[Dataset excerpt]
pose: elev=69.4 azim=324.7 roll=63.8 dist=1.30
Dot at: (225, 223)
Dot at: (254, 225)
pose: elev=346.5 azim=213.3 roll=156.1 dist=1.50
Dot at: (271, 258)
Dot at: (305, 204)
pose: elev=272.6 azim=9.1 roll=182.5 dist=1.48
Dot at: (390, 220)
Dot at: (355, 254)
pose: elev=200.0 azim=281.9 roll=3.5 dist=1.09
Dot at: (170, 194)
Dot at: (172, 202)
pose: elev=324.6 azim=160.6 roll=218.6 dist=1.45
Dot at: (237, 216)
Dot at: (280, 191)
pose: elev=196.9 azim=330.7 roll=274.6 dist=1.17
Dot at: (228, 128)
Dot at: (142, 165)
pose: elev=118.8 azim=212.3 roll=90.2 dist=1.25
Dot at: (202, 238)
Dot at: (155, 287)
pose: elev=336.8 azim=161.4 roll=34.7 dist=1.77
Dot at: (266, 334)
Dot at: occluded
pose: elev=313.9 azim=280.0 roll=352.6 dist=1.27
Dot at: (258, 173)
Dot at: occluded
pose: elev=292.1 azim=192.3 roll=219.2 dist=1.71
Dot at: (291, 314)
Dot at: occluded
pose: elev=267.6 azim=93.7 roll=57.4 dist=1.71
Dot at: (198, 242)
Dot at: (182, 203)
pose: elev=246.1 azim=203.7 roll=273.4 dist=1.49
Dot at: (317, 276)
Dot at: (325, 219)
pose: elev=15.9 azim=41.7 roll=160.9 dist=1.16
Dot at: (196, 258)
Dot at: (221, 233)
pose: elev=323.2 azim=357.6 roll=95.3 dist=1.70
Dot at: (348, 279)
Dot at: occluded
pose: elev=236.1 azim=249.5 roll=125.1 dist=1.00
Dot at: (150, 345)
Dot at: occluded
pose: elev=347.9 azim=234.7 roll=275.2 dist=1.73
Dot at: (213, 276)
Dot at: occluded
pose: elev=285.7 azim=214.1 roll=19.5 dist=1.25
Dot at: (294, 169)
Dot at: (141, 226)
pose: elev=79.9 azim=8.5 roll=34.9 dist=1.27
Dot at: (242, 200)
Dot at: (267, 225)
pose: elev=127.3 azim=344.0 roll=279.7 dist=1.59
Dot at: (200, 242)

**TASK TO CARRY OUT:**
Please present every line of the items above as a Markdown table with the columns "Row" and "Line", skipping any blank lines.

**OUTPUT OF THE EXERCISE:**
| Row | Line |
|---|---|
| 1 | pose: elev=69.4 azim=324.7 roll=63.8 dist=1.30 |
| 2 | Dot at: (225, 223) |
| 3 | Dot at: (254, 225) |
| 4 | pose: elev=346.5 azim=213.3 roll=156.1 dist=1.50 |
| 5 | Dot at: (271, 258) |
| 6 | Dot at: (305, 204) |
| 7 | pose: elev=272.6 azim=9.1 roll=182.5 dist=1.48 |
| 8 | Dot at: (390, 220) |
| 9 | Dot at: (355, 254) |
| 10 | pose: elev=200.0 azim=281.9 roll=3.5 dist=1.09 |
| 11 | Dot at: (170, 194) |
| 12 | Dot at: (172, 202) |
| 13 | pose: elev=324.6 azim=160.6 roll=218.6 dist=1.45 |
| 14 | Dot at: (237, 216) |
| 15 | Dot at: (280, 191) |
| 16 | pose: elev=196.9 azim=330.7 roll=274.6 dist=1.17 |
| 17 | Dot at: (228, 128) |
| 18 | Dot at: (142, 165) |
| 19 | pose: elev=118.8 azim=212.3 roll=90.2 dist=1.25 |
| 20 | Dot at: (202, 238) |
| 21 | Dot at: (155, 287) |
| 22 | pose: elev=336.8 azim=161.4 roll=34.7 dist=1.77 |
| 23 | Dot at: (266, 334) |
| 24 | Dot at: occluded |
| 25 | pose: elev=313.9 azim=280.0 roll=352.6 dist=1.27 |
| 26 | Dot at: (258, 173) |
| 27 | Dot at: occluded |
| 28 | pose: elev=292.1 azim=192.3 roll=219.2 dist=1.71 |
| 29 | Dot at: (291, 314) |
| 30 | Dot at: occluded |
| 31 | pose: elev=267.6 azim=93.7 roll=57.4 dist=1.71 |
| 32 | Dot at: (198, 242) |
| 33 | Dot at: (182, 203) |
| 34 | pose: elev=246.1 azim=203.7 roll=273.4 dist=1.49 |
| 35 | Dot at: (317, 276) |
| 36 | Dot at: (325, 219) |
| 37 | pose: elev=15.9 azim=41.7 roll=160.9 dist=1.16 |
| 38 | Dot at: (196, 258) |
| 39 | Dot at: (221, 233) |
| 40 | pose: elev=323.2 azim=357.6 roll=95.3 dist=1.70 |
| 41 | Dot at: (348, 279) |
| 42 | Dot at: occluded |
| 43 | pose: elev=236.1 azim=249.5 roll=125.1 dist=1.00 |
| 44 | Dot at: (150, 345) |
| 45 | Dot at: occluded |
| 46 | pose: elev=347.9 azim=234.7 roll=275.2 dist=1.73 |
| 47 | Dot at: (213, 276) |
| 48 | Dot at: occluded |
| 49 | pose: elev=285.7 azim=214.1 roll=19.5 dist=1.25 |
| 50 | Dot at: (294, 169) |
| 51 | Dot at: (141, 226) |
| 52 | pose: elev=79.9 azim=8.5 roll=34.9 dist=1.27 |
| 53 | Dot at: (242, 200) |
| 54 | Dot at: (267, 225) |
| 55 | pose: elev=127.3 azim=344.0 roll=279.7 dist=1.59 |
| 56 | Dot at: (200, 242) |